27th Conference of the Parties to the United Nations Framework Convention on Climate Change (COP27): Make or break a climate-resilient world

Make or break a climate-resilient world

Make or break a climate-resilient world

The Sahara and Sahel Observatory (OSS) took part in the Sharm El-Sheikh 27th Conference of the Parties to the United Nations Framework Convention on Climate Change (COP27), which was convened with the aim of building on the COP26 outcomes and showcasing the climate action. 

The event brought together more than 45,000 participants to share ideas, come up with the adequate solutions and forge partnerships. Indigenous peoples, local communities and the civil society, including women and youth, came to explain how they are addressing climate change and share how it impacts their lives.

Decisions were taken and reemphasized the critical importance of empowering all stakeholders to engage in climate action for the benefit of nature and the populations.

A participation that made it possible for the Organization to note that :

Many expectations are yet to be fulfilled,
Despite the developed country Parties pledge to mobilize jointly US$100 billion per year by 2020, COP27 expressed serious concern that this goal has not yet been met.
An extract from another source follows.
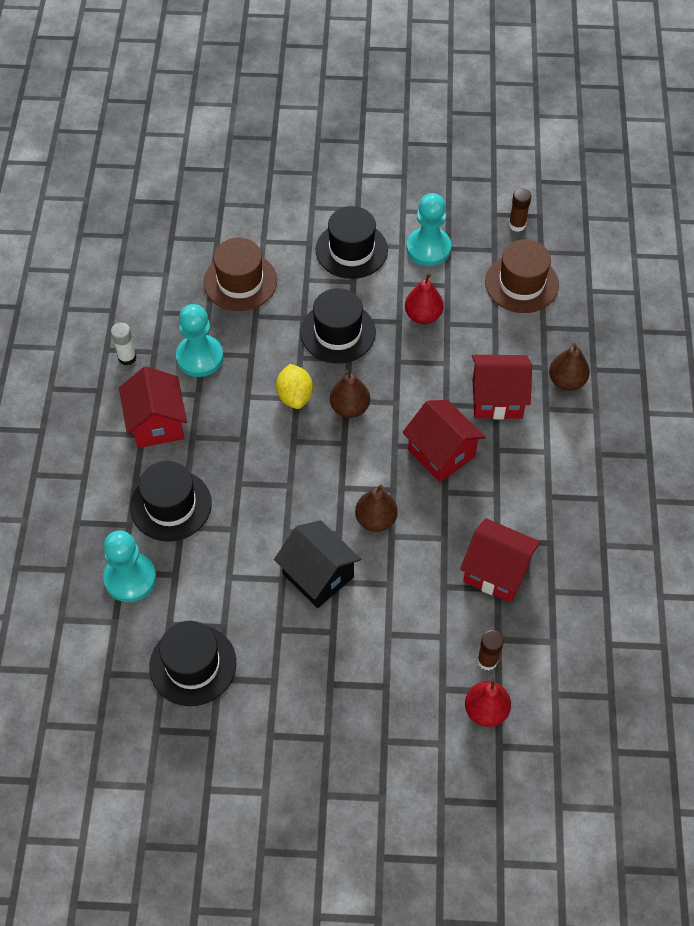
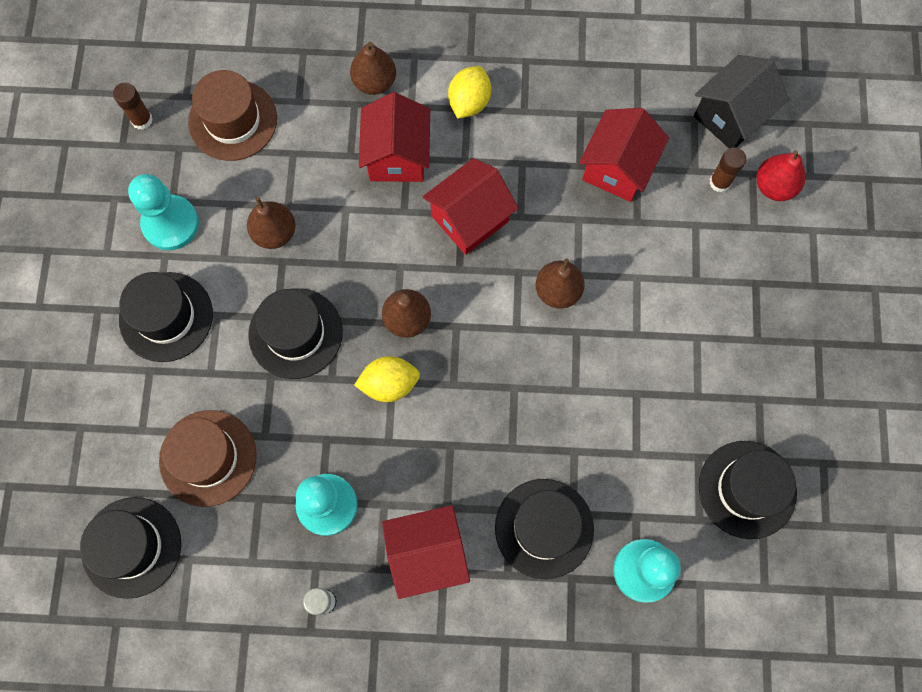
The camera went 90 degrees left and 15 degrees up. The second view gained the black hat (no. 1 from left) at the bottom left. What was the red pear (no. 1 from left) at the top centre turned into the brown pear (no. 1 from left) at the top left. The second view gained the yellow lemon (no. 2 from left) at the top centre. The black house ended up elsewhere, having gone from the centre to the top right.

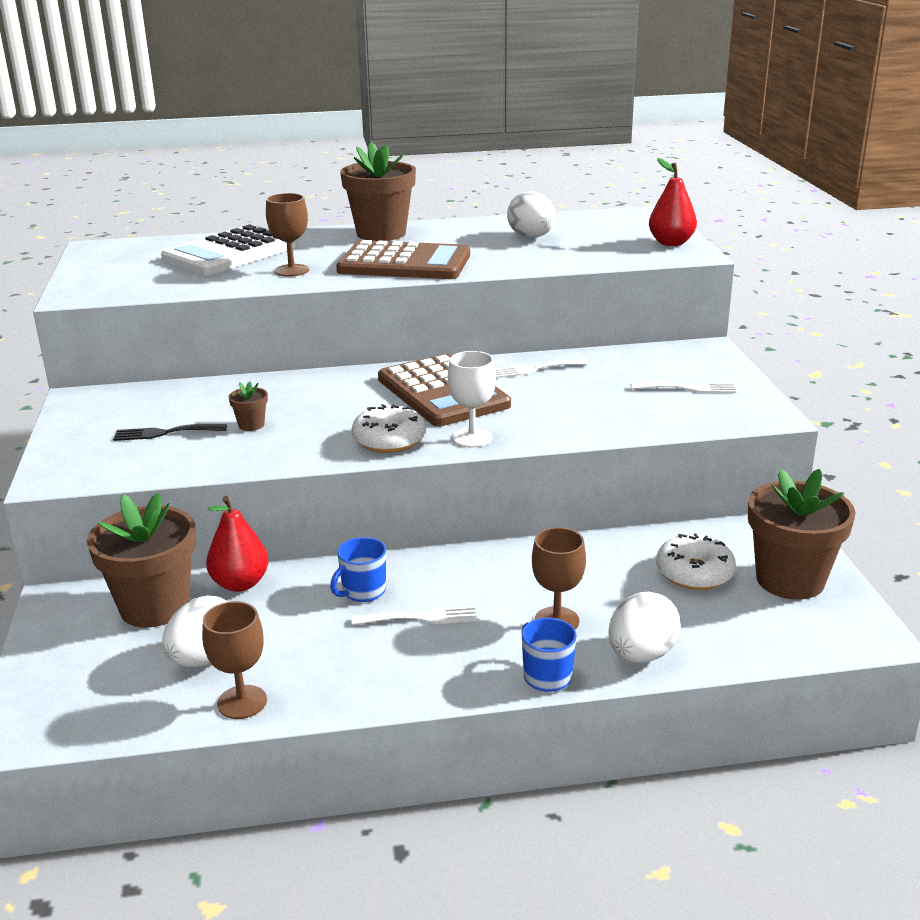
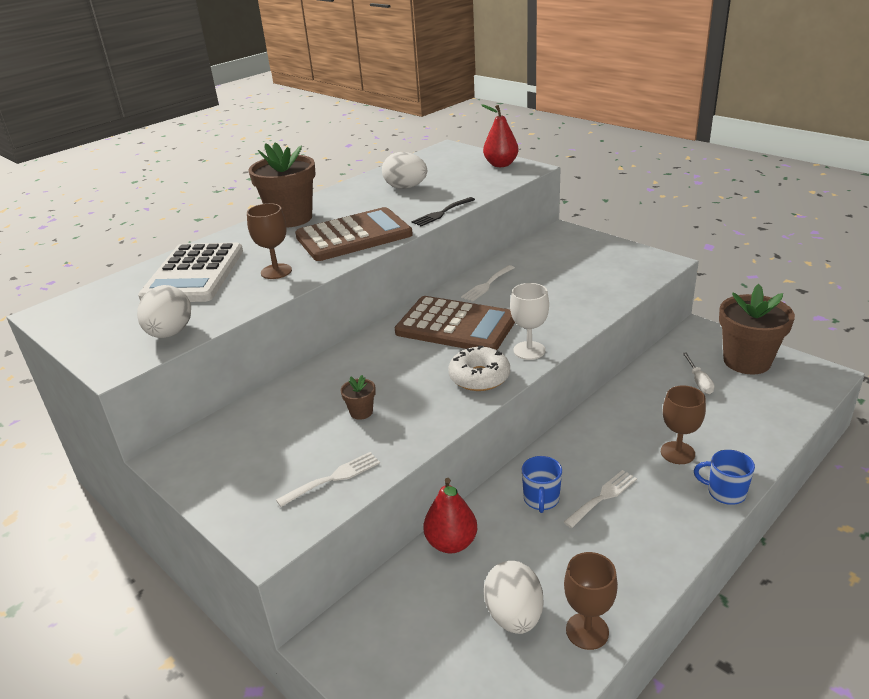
The camera went 35 degrees left and 5 degrees up. The white egg (no. 3 from left in the first image) ended up elsewhere, having gone from the bottom right to the middle left. The white fork (no. 3 from left in the first image) ended up elsewhere, having gone from the middle right to the bottom centre. The black fork ended up elsewhere, having gone from the middle left to the top centre. Where the white donut (no. 2 from left) stood at the middle right, the white screwdriver came to stand at the middle right. The second view lost the brown flower pot (no. 1 from left) at the middle left.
Developed countries were urged to meet the goal and multilateral development banks and international financial institutions called on to mobilize climate finance. 

Even though GHG emissions were expected to be reduced and last year’s agreement at COP26 “phase-down-of-coal” phrase was repeated, it appeared that there was no real progress made on moving away from fossil fuels or cutting fossil fuel emissions since COP26 ; this was considered bad news for a rapidly warming world.

That being said, a handful of positives came out of the event,
COP27 ended with the historic decision of establishing and operationalizing a loss and damage fund for vulnerable countries and the US$230 million pledge to the Adaptation Fund to help vulnerable communities adapt to climate change, an important point of progress.

Besides, a number of announcements for a brighter future were heard, as is the case with the final agreement that highlights that US$4 to US$6 trillion a year needs to be invested in technology and infrastructure until 2030 to reach net-zero emissions by 2050.

The Conference was also the occasion for UNEP to launch the first comprehensive Global Peatlands Assessment in almost 15 years, which stresses their importance to both biodiversity and sequestering carbon and highlights the need to invest more for their preservation.

The UN Secretary-General unveiled a US$3.1 billion plan to make sure that everyone is protected by early warning systems as a plan to speed up the deployment of “transformative” technologies.

The OSS has called for more climate action to Africa,
Africa is the continent hit hardest by Climate Change and its impacts even if it has the smallest share among all world's regions greenhouse gas emissions. 

The OSS, an AF and GCF accredited entity and a connector between the Climate Funds and its members, expressed its aim to see adaptation finance for Africa, become a priority, given its vulnerability to climate change. 

Africa should be at the center of all adaptation plans and should benefit from a substantially increased share of international climate finance flows, given the scale of its adaptation needs and its renewable energy potential.

The OSS called upon the developed countries to deliver on their climate finance promises to support the just transition to a low carbon and climate resilient Africa.

It restated its commitment to fully support the African countries and to place Climate Finance and adaptation on top of its concerns. It also expressed its determination to consolidate its action with a view to identifying immediate actions to be implemented and to including initiatives and programs that can have a transformative impact on the continent.